[Source information]
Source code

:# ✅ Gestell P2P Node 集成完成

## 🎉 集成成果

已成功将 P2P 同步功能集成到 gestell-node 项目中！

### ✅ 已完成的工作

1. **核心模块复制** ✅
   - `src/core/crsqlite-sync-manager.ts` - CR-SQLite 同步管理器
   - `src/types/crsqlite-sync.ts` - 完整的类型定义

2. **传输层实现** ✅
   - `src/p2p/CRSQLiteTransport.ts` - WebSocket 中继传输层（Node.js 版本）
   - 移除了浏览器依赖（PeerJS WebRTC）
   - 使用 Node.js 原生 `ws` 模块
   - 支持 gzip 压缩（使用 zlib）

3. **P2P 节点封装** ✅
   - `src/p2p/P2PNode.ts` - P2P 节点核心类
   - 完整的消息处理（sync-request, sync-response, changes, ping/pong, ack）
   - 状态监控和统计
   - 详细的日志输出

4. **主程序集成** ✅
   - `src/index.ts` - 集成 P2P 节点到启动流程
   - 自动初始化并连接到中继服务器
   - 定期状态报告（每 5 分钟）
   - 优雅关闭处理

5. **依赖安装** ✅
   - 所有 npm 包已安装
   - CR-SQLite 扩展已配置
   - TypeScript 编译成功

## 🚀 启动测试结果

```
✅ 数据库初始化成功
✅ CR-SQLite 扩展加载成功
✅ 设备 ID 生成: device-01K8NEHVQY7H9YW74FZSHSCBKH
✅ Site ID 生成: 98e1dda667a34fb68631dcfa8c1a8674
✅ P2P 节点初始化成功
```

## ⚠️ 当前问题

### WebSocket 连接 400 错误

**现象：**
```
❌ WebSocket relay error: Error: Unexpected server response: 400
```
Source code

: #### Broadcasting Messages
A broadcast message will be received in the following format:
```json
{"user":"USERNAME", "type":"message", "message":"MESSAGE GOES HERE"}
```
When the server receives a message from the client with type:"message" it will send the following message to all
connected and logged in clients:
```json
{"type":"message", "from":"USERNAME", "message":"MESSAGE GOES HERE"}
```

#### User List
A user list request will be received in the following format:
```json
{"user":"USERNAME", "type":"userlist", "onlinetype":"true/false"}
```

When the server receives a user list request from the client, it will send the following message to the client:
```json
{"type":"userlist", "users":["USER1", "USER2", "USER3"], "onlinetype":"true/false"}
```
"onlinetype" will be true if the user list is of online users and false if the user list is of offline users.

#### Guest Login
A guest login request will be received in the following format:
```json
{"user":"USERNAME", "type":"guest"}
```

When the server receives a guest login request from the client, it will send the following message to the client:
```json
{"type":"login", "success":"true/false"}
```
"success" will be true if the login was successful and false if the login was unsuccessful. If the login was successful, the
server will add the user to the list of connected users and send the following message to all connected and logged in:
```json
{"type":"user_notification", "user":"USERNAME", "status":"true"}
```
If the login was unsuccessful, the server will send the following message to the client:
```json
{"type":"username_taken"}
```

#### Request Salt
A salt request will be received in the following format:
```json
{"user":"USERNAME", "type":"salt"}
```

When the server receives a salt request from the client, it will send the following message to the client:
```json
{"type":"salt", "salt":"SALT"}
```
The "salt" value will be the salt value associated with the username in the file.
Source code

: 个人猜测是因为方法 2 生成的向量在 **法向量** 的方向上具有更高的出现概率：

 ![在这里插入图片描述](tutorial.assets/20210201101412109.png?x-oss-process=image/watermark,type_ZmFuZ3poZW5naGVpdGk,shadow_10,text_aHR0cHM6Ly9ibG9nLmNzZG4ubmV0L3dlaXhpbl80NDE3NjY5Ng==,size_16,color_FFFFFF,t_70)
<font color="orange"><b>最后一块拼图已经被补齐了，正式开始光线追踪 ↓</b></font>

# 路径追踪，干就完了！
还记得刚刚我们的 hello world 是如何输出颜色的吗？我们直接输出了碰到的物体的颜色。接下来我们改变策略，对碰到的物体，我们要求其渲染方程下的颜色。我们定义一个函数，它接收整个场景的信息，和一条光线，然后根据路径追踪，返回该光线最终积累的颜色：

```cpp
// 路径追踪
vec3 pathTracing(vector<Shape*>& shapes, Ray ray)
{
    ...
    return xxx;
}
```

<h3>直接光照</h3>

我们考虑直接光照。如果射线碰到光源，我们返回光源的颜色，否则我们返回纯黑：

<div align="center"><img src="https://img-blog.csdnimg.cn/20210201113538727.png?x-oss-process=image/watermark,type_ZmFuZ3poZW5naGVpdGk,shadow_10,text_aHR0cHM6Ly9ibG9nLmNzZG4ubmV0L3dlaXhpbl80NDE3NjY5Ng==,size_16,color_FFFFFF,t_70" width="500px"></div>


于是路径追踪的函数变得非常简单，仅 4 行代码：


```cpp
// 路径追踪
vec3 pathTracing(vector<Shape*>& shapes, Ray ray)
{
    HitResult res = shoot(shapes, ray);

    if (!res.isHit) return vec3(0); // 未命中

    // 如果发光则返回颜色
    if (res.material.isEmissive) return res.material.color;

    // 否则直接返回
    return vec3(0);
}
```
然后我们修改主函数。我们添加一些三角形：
[/Source information]
◆ Your assignment
Copy out the lines above exactly, beginning at the one that contains "- CR-SQLite 同步管理器" and ending at the one that contains "- 支持 gzip 压缩（使用 zlib）".

◆ Finished exercise
   - `src/core/crsqlite-sync-manager.ts` - CR-SQLite 同步管理器
   - `src/types/crsqlite-sync.ts` - 完整的类型定义

2. **传输层实现** ✅
   - `src/p2p/CRSQLiteTransport.ts` - WebSocket 中继传输层（Node.js 版本）
   - 移除了浏览器依赖（PeerJS WebRTC）
   - 使用 Node.js 原生 `ws` 模块
   - 支持 gzip 压缩（使用 zlib）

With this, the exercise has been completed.